*Task directions*.
Each record is to be copied exactly as written.

*Dataset*.
# # # # # # #

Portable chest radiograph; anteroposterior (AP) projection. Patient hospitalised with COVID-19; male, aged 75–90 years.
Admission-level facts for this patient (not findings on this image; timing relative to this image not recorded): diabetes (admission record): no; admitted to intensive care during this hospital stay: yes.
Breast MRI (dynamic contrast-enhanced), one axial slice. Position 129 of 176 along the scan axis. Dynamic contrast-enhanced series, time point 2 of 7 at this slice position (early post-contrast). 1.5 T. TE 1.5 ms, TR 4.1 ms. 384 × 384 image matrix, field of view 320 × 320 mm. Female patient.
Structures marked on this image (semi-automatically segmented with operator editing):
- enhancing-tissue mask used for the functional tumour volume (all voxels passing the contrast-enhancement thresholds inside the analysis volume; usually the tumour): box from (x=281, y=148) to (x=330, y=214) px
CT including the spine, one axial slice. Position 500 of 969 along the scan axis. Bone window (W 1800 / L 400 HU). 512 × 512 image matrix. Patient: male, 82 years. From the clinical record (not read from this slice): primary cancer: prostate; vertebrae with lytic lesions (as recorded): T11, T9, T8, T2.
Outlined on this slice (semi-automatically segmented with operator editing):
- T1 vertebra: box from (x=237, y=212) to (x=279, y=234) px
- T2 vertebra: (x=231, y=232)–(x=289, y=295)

# # # # # # #

*Reply to the task*.
Portable chest radiograph; anteroposterior (AP) projection. Patient hospitalised with COVID-19; male, aged 75–90 years.
Admission-level facts for this patient (not findings on this image; timing relative to this image not recorded): diabetes (admission record): no; admitted to intensive care during this hospital stay: yes.
Breast MRI (dynamic contrast-enhanced), one axial slice. Position 129 of 176 along the scan axis. Dynamic contrast-enhanced series, time point 2 of 7 at this slice position (early post-contrast). 1.5 T. TE 1.5 ms, TR 4.1 ms. 384 × 384 image matrix, field of view 320 × 320 mm. Female patient.
Structures marked on this image (semi-automatically segmented with operator editing):
- enhancing-tissue mask used for the functional tumour volume (all voxels passing the contrast-enhancement thresholds inside the analysis volume; usually the tumour): box from (x=281, y=148) to (x=330, y=214) px
CT including the spine, one axial slice. Position 500 of 969 along the scan axis. Bone window (W 1800 / L 400 HU). 512 × 512 image matrix. Patient: male, 82 years. From the clinical record (not read from this slice): primary cancer: prostate; vertebrae with lytic lesions (as recorded): T11, T9, T8, T2.
Outlined on this slice (semi-automatically segmented with operator editing):
- T1 vertebra: box from (x=237, y=212) to (x=279, y=234) px
- T2 vertebra: (x=231, y=232)–(x=289, y=295)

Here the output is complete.